Quando se observa o panorama de obras paralisadas por Estado da Federação, lidera o ranking o Estado do Maranhão, com um total de 1.232 empreendimentos nessas condições ou 62% das contratações com recursos federais naquele Estado. Em seguida, a Bahia ocupa a segunda posição, com 972, representando 57% do total de contratos no Estado e, na terceira posição, está o Pará, com 938, equivalendo a 77% dos contratos. Além de liderarem esse ranking desde 2022, Maranhão, Bahia e Pará enfrentam a preocupante realidade de terem mais obras interrompidas do que em execução. E, somado a isso, esses Estados estão entre os cinco que possuem a maior demanda por vagas em creches. Apesar do quadro considerado pelo Tribunal de Contas da União como alarmante, o levantamento trouxe à tona também indicadores positivos que merecem destaque. Entre eles, foram identificadas 1.169 obras que estavam estagnadas em 2023 e foram reiniciadas em 2024, além de 5.463 que foram concluídas desde o último levantamento. Outro avanço relevante foi identificado na gestão da Caixa Econômica Federal, que atua como mandatária da União em diversos instrumentos de repasse. Em 2022, a instituição apresentava 4.106 paralisações, representando 46,5% de sua carteira. Já em 2024, esse número caiu para 2.743 obras, ou 38,9% da carteira.

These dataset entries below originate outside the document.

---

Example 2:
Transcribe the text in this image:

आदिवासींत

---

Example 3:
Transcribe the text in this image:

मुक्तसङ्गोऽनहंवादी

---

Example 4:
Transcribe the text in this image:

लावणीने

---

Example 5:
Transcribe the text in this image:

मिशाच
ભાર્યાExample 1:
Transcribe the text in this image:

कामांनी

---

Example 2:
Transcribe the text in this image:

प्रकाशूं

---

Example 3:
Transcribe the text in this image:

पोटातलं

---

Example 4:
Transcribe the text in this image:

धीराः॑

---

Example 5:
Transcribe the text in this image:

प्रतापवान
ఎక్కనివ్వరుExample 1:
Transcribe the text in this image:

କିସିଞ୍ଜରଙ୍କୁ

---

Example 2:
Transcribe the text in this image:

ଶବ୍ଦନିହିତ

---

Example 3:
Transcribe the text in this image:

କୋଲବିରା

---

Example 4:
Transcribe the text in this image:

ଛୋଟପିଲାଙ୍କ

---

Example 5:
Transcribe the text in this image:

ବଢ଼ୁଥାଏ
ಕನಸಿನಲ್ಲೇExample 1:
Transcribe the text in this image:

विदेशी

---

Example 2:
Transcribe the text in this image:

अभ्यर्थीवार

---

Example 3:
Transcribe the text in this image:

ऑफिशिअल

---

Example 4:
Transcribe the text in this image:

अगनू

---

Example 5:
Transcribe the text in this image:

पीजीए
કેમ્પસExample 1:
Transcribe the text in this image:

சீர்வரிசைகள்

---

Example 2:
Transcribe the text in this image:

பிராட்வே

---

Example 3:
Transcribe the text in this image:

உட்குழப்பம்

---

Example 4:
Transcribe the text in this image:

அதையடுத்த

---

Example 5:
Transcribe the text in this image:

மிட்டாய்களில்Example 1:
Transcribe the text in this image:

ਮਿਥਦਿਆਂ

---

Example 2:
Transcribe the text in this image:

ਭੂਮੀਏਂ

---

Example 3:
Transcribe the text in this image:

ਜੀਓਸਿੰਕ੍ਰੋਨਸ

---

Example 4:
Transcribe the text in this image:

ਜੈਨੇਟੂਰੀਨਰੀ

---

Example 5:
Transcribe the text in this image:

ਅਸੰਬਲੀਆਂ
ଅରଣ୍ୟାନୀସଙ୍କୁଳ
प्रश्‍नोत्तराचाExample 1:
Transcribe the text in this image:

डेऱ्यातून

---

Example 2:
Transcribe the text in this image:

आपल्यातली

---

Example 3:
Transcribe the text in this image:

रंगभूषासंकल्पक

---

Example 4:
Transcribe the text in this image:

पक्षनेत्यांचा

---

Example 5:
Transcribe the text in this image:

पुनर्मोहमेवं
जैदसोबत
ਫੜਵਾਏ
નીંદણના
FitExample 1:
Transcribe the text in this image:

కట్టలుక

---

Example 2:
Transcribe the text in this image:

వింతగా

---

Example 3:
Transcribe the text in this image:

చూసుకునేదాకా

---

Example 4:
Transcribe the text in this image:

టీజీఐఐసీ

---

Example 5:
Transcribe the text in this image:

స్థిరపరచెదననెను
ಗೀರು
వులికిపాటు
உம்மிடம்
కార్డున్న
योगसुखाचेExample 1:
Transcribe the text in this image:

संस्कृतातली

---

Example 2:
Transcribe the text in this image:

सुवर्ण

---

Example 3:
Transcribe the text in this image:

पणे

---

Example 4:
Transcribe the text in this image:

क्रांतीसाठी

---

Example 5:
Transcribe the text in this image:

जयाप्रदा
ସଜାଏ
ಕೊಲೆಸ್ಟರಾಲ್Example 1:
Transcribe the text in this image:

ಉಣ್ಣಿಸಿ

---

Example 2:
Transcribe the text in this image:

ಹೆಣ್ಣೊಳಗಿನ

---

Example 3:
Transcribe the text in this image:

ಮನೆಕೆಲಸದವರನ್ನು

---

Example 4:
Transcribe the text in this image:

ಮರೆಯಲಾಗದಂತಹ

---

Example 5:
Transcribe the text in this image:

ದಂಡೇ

O problema é que, inobstante os progressos verificados, o cenário geral se agravou em relação aos ciclos anteriores. Para o colegiado do Tribunal, a piora decorre não apenas da maior precisão nas informações coletadas, mas também do estágio ainda inicial do Pacto Nacional pela Retomada de Obras da Educação e Saúde, instituído pela Lei 14.719/2023. O futuro presidente Vital do Rêgo é um profundo conhecedor do fenômeno das obras inacabadas, que se tornou recorrente na gestão pública brasileira, em suas diferentes esferas – e, como parlamentar (ele atuou como deputado estadual, deputado federal e senador) chegou a valer-se de tribunas para denunciar cronogramas de interrupção de obras ou de atraso na execução e para cobrar providências. De posse do diagnóstico que agora relatou, ele tem a chance de atualizar o diagnóstico e propor novas alternativas e soluções. Se fizer isto, certamente vai coroar na plenitude a sua passagem pela presidência de uma das mais respeitadas Cortes do país.